Prolongez le texte sur les manifestations propalestiniennes à New York en enchaînant directement sur sa dernière phrase.

» Extrait du document
##############################
Une simple tempête dans un verre d’eau, toute cette agitation ? Que nenni ! L’incitation à la haine et au meurtre par les propalestiniens est réelle, même si, jusqu’à présent, elle a été suivie de très peu d’effets littéraux. Dans une déclaration du 21 avril, le maire démocrate de New York, Eric Adams, témoigne avoir vu une manifestante qui tenait une pancarte montrant une flèche qui désigne des étudiants juifs avec la légende « Les prochaines cibles d’Al-Qasam », une allusion aux brigades Al-Qassam du Hamas. C’est l’esprit du Hamas, l’esprit même du 7 octobre qui surgit au centre de New York.
##############################
» Matériel extrait
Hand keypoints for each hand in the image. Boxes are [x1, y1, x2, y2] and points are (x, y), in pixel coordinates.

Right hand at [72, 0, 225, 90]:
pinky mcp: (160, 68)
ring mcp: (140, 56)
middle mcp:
##############################
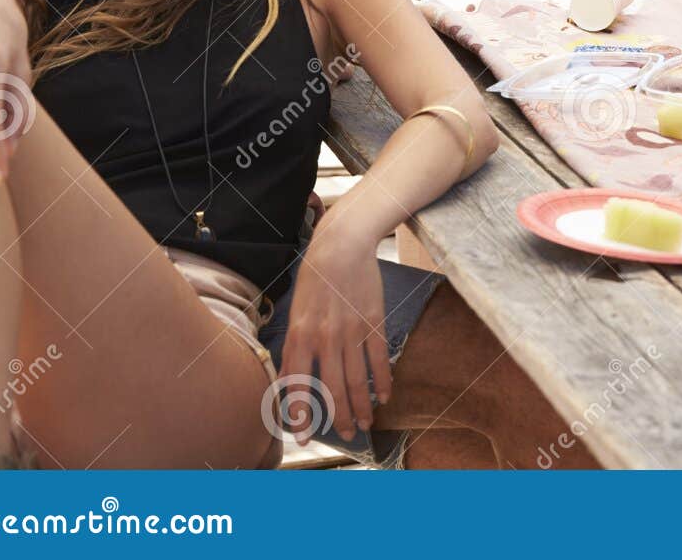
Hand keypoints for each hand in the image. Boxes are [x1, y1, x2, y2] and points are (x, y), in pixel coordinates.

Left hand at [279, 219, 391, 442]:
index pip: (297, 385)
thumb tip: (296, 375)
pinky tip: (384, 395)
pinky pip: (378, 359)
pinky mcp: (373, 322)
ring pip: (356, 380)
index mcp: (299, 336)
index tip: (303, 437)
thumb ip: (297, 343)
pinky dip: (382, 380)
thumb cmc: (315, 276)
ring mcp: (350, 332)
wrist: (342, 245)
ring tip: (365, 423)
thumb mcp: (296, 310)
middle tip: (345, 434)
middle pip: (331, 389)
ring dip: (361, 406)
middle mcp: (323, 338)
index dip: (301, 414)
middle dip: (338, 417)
##############################
» Réponse
Les enfants pourris gâtés au pouvoir
Ce qui peut étonner au premier abord, c’est que ce sont les établissements d’enseignement supérieur les plus prestigieux qui sont frappés par le fléau de l’esprit du Hamas. L’Anti-Defamation League, une ONG fondée en 1913 pour lutter contre l’antisémitisme surtout aux États-Unis, a récemment publié son « Campus Antisemitism Report Card », un classement des universités américaines selon la fermeté de leur réponse aux menaces posées par l’antisémitisme depuis le 7 octobre. Les scores vont de A (très bien) à D (« deficient » ou insuffisant), avec F pour « failing », c’est-à-dire en situation d’échec. Sur les 85 universités américaines évaluées, seules deux reçoivent un A. L’une d’entre elles est Brandeis, une institution fondée avec le soutien de la communauté juive. 24 reçoivent un D et 11 un F. Dans ces catégories se trouvent la plupart des universités les plus prestigieuses et où les frais de scolarité sont souvent les plus élevées : CalTech, Columbia, Cornell, Johns Hopkins, Princeton, Berkeley, Chicago ou Yale… pour les D ; Harvard, MIT, Stanford, Tufts… pour les F.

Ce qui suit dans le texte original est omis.